Mortensen sometimes fills in the lacunae of Follett’s life by summarizing the history of Mormonism in the locations where her research suggests he lived, traveled and died. She gives us facts and figures about towns and counties and states, but we just don’t know if he was a leaf in the river or a vigorous swimmer, or something in between.
This book is family history. It is devotional history: devoted not only to Mortensen’s ancestor, but to Mormonism in general. The author is not a professional historian and her use of sources is often uneven and unsophisticated, and she tends at times to scrapbook quotations without much analysis of their value. The book sometimes has a flavor of interstitial rewrites where new sources or references were found and shoehorned into the narrative. But that is beside the point for this book. The Man Behind the Discourse reveals something of the drive in all of us to know who we are. Of what we all want to know and can’t. It is very much the story of a search. And along the way it gives us hints and packets of information on a nearly invisible man whose name has passed our lips without a thought or reference to “the man behind” it. If you are a family historian, this book is worth your time as an example of how it’s done. If you’re just interested in the story of the man whose death brought us a remarkable sermon, then this book will introduce him to you. The book collates interesting data about the sermon itself, like the debate on where it occurred and reminiscent accounts of its circumstances.
Several appendices appear in the book. Mortensen reprints the Grimshaw version of the KFD as found in History of the Church in her appendix B. Other appendices give us Follett’s ancestry and an annotated account of his descendants. Another appendix contains a brief journal by his widow. Finally, a 37 page list of sources offers us a compact view of the material that helped generate the book and is a welcome addition (authors take note).
King Follett. A Danite? Yup.
 The only family diary of relevance comes from Follett’s wife, Louisa. Unfortunately, it does not begin until after Follett’s death.

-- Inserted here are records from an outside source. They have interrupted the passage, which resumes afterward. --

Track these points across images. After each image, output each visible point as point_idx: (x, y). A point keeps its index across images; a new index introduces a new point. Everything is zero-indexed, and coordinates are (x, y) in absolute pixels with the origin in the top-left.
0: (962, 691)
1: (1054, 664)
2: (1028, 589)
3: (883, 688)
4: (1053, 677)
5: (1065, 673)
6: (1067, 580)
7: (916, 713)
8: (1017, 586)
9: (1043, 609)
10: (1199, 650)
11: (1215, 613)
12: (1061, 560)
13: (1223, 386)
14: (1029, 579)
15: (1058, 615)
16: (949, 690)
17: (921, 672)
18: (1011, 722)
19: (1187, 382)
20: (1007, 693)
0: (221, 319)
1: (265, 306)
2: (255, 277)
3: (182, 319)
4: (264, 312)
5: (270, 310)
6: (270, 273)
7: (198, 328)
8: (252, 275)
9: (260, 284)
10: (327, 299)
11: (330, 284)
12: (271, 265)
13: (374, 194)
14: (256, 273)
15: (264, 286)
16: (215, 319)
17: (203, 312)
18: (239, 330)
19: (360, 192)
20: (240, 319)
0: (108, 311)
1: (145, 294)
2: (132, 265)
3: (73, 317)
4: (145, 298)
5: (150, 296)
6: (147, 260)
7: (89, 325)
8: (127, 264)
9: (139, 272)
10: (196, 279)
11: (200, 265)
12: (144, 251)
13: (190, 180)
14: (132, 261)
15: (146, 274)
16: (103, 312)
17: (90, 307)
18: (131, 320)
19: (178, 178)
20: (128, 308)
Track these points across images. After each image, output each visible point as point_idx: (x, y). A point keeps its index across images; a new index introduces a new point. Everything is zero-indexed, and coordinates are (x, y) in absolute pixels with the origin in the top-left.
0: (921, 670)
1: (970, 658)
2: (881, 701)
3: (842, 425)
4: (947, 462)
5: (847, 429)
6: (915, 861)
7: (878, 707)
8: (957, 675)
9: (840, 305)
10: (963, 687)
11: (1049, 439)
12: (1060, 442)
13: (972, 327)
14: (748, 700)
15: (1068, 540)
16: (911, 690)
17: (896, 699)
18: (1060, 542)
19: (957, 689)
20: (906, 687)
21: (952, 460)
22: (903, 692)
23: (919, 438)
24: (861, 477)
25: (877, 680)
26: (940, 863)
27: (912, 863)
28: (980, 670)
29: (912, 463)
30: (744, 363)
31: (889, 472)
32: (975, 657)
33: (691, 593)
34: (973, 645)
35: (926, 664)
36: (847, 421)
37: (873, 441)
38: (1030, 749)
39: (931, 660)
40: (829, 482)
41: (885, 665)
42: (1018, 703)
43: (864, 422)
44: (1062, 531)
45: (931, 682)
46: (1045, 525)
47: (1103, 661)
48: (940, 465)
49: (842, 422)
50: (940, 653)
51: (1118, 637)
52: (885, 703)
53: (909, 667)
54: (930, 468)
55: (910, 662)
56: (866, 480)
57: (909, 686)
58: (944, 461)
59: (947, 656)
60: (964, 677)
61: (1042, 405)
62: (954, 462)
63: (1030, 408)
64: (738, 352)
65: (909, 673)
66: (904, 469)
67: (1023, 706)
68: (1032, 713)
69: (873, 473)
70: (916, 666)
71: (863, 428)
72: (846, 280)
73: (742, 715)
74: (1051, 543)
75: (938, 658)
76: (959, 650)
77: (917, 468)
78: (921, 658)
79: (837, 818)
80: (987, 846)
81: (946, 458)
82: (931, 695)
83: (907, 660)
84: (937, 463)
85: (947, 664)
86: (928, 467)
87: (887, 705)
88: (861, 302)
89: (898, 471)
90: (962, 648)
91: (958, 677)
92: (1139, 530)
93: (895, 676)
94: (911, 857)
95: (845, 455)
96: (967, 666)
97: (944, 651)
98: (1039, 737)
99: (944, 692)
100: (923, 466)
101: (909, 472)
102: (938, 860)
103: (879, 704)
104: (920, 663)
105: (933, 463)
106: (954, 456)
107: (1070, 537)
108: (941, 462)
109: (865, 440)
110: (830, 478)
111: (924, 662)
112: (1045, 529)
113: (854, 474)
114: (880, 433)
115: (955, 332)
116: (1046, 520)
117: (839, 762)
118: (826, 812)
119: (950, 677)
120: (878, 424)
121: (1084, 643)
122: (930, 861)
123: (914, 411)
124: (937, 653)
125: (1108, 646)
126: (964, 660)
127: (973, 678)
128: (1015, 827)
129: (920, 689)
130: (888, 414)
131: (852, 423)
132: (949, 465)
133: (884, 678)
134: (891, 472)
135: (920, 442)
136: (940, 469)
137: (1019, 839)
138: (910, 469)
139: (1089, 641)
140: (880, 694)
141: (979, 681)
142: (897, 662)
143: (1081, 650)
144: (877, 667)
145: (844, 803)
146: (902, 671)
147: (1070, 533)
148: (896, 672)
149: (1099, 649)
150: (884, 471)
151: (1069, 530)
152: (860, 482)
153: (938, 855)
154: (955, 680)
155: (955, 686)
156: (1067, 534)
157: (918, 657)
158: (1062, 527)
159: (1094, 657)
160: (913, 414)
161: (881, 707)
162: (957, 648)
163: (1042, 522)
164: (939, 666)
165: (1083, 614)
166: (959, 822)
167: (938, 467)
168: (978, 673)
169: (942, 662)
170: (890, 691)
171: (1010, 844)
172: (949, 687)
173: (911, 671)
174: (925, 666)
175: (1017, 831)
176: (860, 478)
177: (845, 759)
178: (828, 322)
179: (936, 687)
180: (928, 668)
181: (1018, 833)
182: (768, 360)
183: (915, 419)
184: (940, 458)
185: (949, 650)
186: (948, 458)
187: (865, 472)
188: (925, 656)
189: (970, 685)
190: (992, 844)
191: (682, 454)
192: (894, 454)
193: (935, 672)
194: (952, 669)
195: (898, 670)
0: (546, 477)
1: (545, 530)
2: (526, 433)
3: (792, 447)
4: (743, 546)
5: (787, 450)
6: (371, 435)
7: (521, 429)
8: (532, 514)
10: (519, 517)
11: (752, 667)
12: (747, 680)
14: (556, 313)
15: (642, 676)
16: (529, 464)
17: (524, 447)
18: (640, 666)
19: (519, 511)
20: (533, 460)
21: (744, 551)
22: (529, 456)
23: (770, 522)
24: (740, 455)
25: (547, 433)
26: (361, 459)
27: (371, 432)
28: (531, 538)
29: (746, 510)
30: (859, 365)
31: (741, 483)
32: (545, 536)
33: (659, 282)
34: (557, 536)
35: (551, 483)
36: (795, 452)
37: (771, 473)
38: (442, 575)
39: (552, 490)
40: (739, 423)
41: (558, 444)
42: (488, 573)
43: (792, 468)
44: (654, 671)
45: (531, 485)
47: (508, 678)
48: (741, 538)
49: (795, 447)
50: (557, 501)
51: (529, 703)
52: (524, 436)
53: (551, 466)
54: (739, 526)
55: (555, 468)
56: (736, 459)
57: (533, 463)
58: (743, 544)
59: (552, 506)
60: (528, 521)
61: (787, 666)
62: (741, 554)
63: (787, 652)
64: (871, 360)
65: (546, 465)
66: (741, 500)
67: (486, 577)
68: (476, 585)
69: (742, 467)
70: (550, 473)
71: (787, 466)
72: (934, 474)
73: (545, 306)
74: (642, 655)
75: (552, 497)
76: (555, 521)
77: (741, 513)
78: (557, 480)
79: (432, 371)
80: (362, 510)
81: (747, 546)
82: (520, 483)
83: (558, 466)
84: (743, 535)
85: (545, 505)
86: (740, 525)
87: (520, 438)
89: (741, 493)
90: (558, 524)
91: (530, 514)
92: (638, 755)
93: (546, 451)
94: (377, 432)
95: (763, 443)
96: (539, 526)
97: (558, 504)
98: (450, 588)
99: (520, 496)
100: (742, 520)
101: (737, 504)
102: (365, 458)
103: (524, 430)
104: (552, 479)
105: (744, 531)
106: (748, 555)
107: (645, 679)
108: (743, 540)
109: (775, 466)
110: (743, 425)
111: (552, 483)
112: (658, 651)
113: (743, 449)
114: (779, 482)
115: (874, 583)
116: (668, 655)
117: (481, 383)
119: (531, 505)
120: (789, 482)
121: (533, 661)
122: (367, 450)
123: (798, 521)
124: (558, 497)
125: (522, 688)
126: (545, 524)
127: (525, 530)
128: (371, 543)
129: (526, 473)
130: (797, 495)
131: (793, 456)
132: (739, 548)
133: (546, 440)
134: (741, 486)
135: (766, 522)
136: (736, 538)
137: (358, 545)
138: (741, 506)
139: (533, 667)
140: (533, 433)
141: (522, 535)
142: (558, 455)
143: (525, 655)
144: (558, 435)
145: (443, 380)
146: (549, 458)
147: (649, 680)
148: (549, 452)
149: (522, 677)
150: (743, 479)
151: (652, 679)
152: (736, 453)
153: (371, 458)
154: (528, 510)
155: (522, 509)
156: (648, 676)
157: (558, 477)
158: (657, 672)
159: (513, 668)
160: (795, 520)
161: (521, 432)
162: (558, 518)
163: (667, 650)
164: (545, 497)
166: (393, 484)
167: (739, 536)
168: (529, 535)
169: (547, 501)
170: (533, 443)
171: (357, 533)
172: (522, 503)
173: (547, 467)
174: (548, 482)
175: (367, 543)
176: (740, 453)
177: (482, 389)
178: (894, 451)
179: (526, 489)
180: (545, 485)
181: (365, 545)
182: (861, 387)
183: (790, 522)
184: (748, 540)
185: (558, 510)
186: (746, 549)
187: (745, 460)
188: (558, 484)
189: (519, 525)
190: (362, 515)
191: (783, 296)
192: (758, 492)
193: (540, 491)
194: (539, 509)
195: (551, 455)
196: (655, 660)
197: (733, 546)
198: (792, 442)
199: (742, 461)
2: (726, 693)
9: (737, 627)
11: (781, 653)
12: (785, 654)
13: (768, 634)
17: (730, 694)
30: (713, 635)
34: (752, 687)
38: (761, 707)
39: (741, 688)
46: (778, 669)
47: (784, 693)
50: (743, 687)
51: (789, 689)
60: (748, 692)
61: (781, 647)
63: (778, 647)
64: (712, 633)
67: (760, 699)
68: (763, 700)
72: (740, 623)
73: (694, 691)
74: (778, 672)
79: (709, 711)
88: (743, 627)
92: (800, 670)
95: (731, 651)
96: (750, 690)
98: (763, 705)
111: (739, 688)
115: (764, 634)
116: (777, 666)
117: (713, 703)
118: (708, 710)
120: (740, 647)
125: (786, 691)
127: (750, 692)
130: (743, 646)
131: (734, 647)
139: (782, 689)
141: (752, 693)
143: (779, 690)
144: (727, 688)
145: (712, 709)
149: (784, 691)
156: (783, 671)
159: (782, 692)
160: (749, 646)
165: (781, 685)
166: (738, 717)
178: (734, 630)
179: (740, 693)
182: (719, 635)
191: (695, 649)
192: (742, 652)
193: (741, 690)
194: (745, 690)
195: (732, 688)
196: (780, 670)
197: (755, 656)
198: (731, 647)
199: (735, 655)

 My sense of the composition could be a result of my own writing struggles.(g) The Joseph Smith Papers volumes are not referenced in the book, but there is frequent appeal to the History of the Church, something that should be done with due caution and even avoided in a scholarly work on Mormonism.
 This is an odd choice. A better version is Bullock’s original (not his ms, his Times and Seasons composition). Mortensen is familiar with this text as well as the 1978 Stan Larson reconstruction from BYU Studies, so I don’t understand the reasoning here. No value added.